The easiest way to implement these traits is with the #[derive_float_eq] helper macro. The ulps_epsilon and debug_ulps_diff parameters are required. They are used to name two new types that match the structure of the type being derived from. The first is used to provide ULPs epsilon values per field, and the second is used to provide debug information for the differerence between values in ULPs.

The all_epsilon parameter is optional.

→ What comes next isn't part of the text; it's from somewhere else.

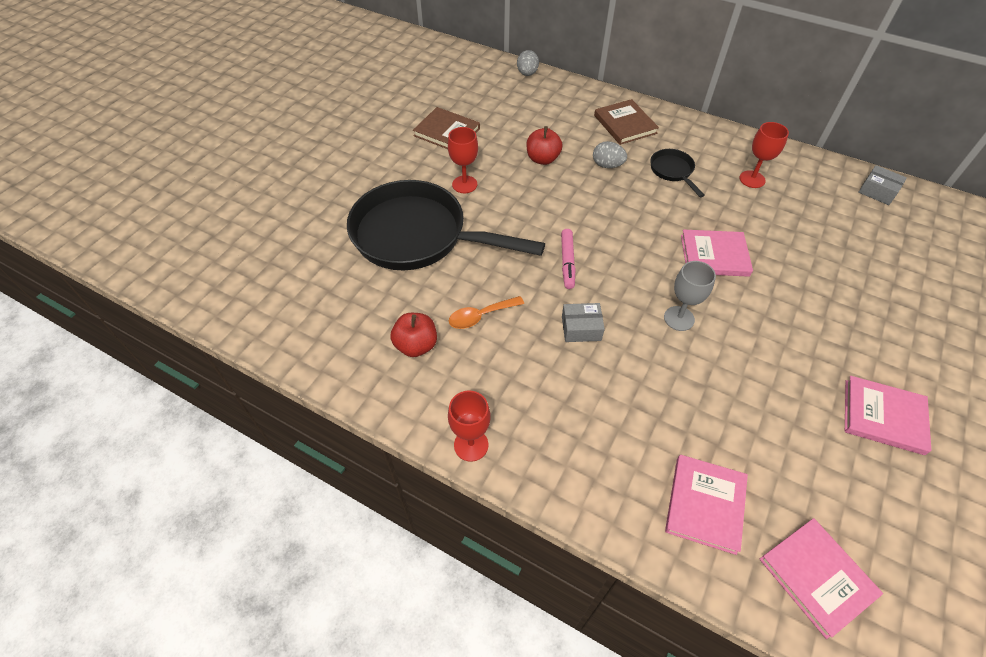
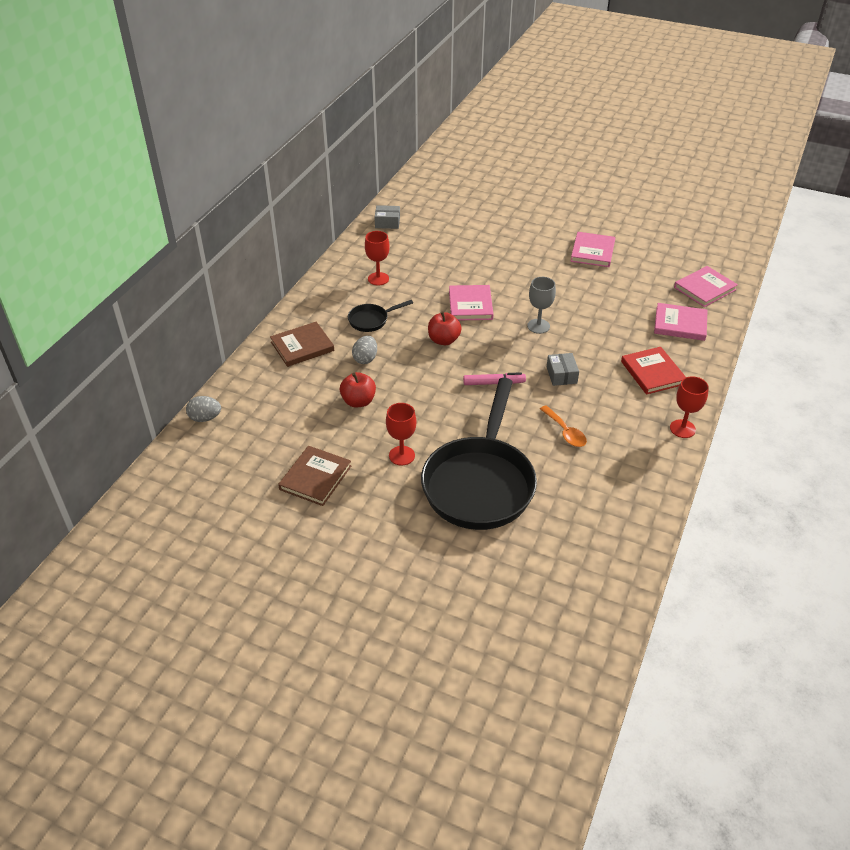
camera: 95 degrees left, 10 degrees down
red apple [390,313,437,357] -> red apple moved to [428,311,462,345]
grey box [858,165,907,205] -> grey box turned 60 degrees clockwise [375,205,400,229]
none -> red book [621,347,686,395]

If provided, it will additionally implement the traits required to use the _all variants of checks, using the given epsilon type (usually f32 or f64).

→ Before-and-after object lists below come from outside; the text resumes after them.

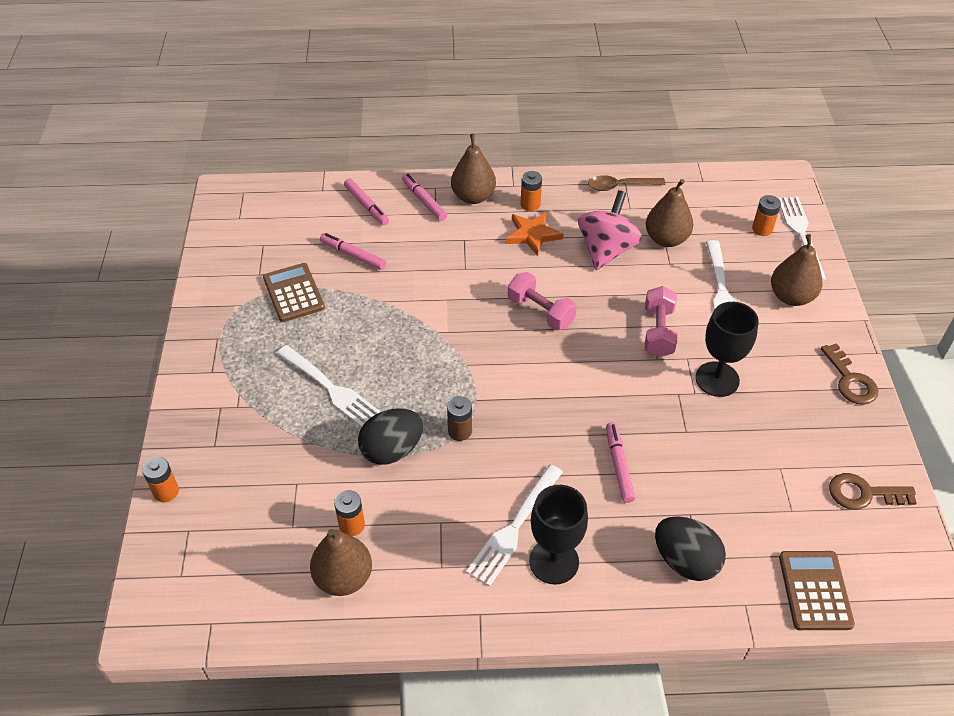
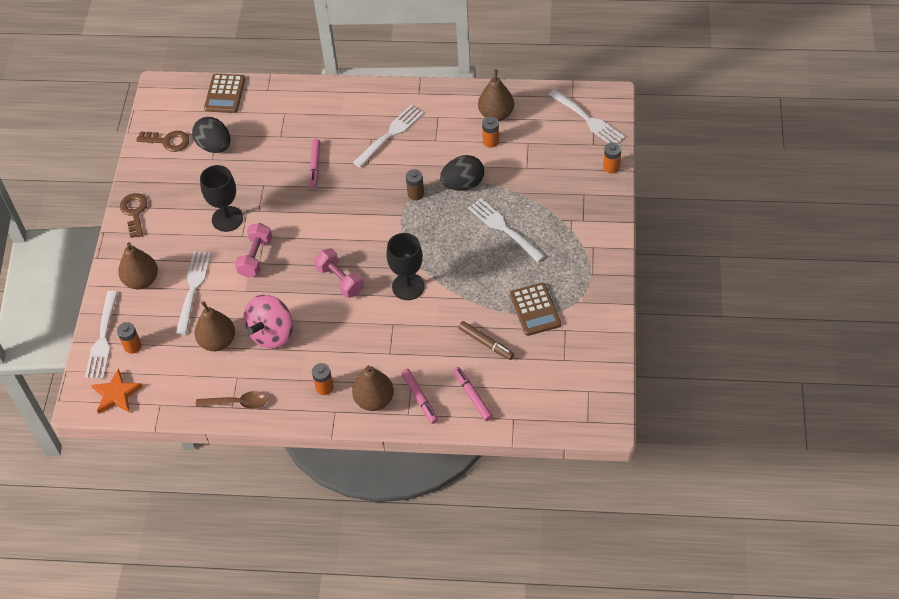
camera: 170 degrees left, 5 degrees up
pink marker [320,233,386,270] -> brown marker [458,321,514,360]
orange star [506,212,563,256] -> orange star moved to [91,368,143,414]
black goblet [529,485,588,585] -> black goblet moved to [386,233,425,300]
black egg [655,516,726,581] -> black egg moved to [192,117,230,153]
none -> white fork [549,89,625,143]

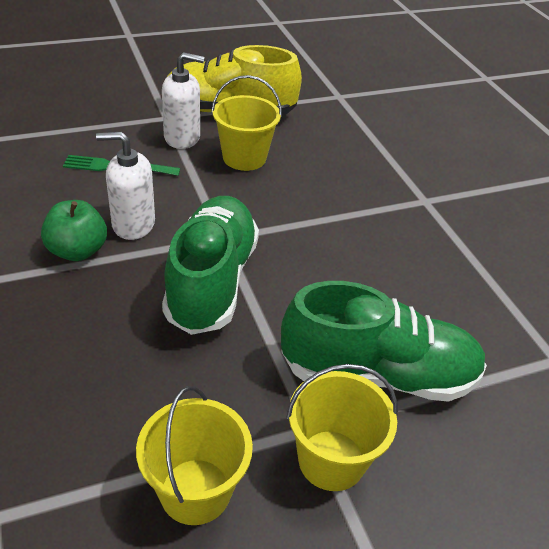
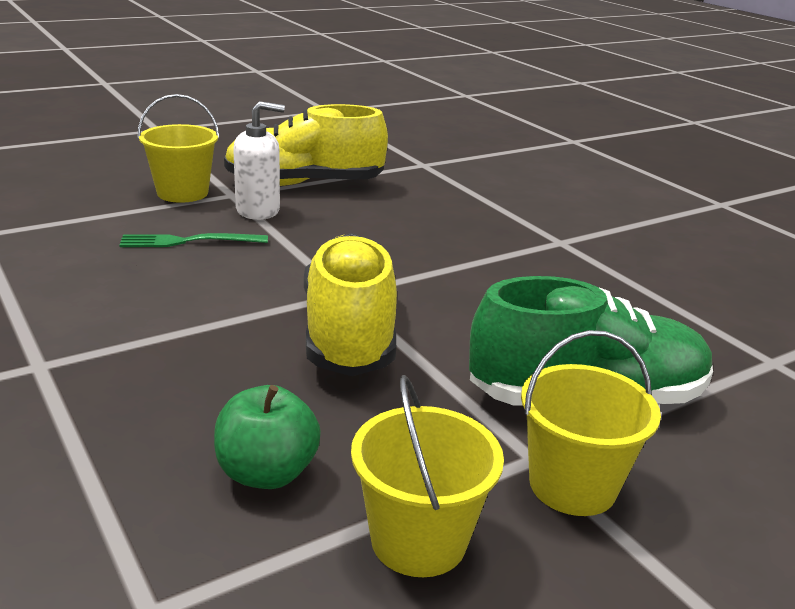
camera: 10 degrees left, 15 degrees down
green apple [41,200,107,261] -> green apple moved to [214,385,321,489]
white soap dispenser [96,132,155,240] -> none
green shoe [162,196,259,335] -> yellow shoe [304,233,397,376]
yellow bucket [211,75,282,171] -> yellow bucket moved to [137,94,220,203]

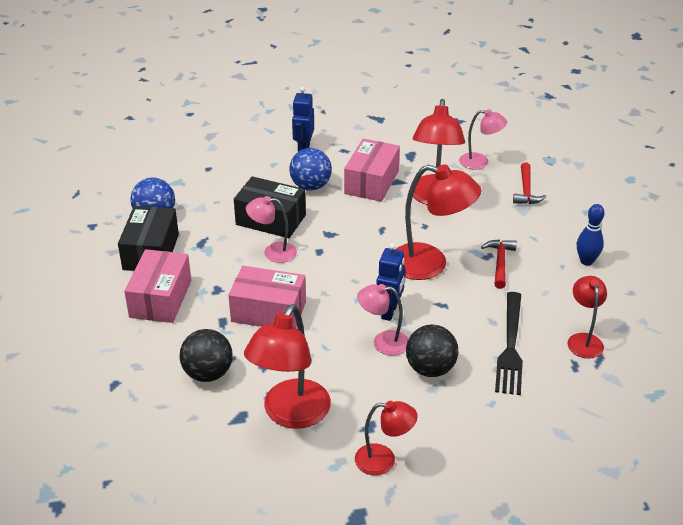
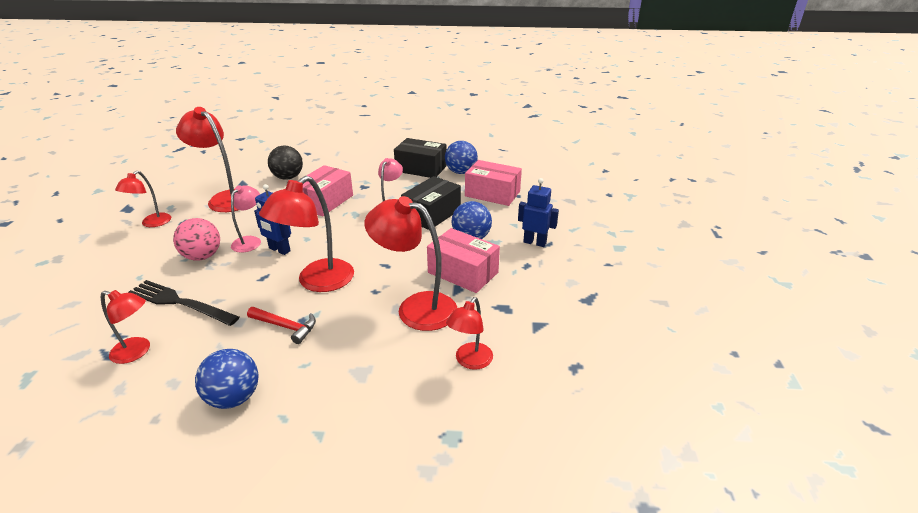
camera: 105 degrees right, 5 degrees down
pink box [124,249,191,323] -> pink box moved to [465,160,522,206]
black ball [406,325,458,377] -> pink ball [173,218,220,261]
pink lamp [459,109,507,170] -> red lamp [446,297,493,370]
red hammer [513,162,546,204] -> none
blue bowling pin [577,204,605,265] -> blue ball [195,349,259,409]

At present, only non-generic structs and tuple structs may be derived:

#[derive_float_eq(
    ulps_epsilon = "PointUlps", 
    debug_ulps_diff = "PointDebugUlpsDiff",
    all_epsilon = "f64"
)]
#[derive(Debug, PartialEq, Clone, Copy)]
struct Point {
    x: f64,
    y: f64,
}

let a = Point { x: 1.0, y: -2.0 };
let b = Point { x: 1.1, y: -2.2 };
assert_float_eq!(a, b, abs <= Point { x: 0.15, y: 0.25 });
assert_float_eq!(a, b, abs_all <= 0.25);

let c = Point { x: 1.000_000_000_000_000_9, y: -2.000_000_000_000_001_3 };
let eps = f64::EPSILON;
assert_float_eq!(a, c, rmax <= Point { x: 4.0 * eps, y: 5.0 * eps });
assert_float_eq!(a, c, rmax_all <= 5.0 * eps);
assert_float_eq!(a, c, ulps <= PointUlps { x: 4, y: 3 });
assert_float_eq!(a, c, ulps_all <= 4);

Macros

assert_float_eq

Asserts that two floating point expressions are equal to each other.

assert_float_ne

Asserts that two floating point expressions are not equal to each other.

debug_assert_float_eq

Asserts that two floating point expressions are equal to each other.

debug_assert_float_ne

Asserts that two floating point expressions are not equal to each other.

float_eq

Checks if two floating point expressions are equal to each other.

float_ne

Checks if two floating point expressions are not equal to each other.

Structs

ComplexUlps

The absolute difference between two floating point Complex<T> instances in ULPs.

Traits

AssertFloatEq

Debug context for when an assert fails.

AssertFloatEqAll

Debug context for when an assert using an all check fails.

FloatEq

Compare IEEE floating point values for equality using per-field thresholds.

FloatEqAll

Compare IEEE floating point values for equality using a uniform threshold.

FloatEqDebugUlpsDiff

Per-field results of ULPs based diff calculations.

FloatEqUlpsEpsilon

Per-field thresholds for ULPs based comparisons.

Type Definitions

ComplexUlps32

ComplexUlps<T> type matching Complex32.

ComplexUlps64

ComplexUlps<T> type matching Complex64.

DebugUlpsDiff

Per-field results of ULPs based diff calculations.

UlpsEpsilon

Per-field thresholds for ULPs based comparisons.

Attribute Macros

derive_float_eq

Helper for deriving the various float_eq traits.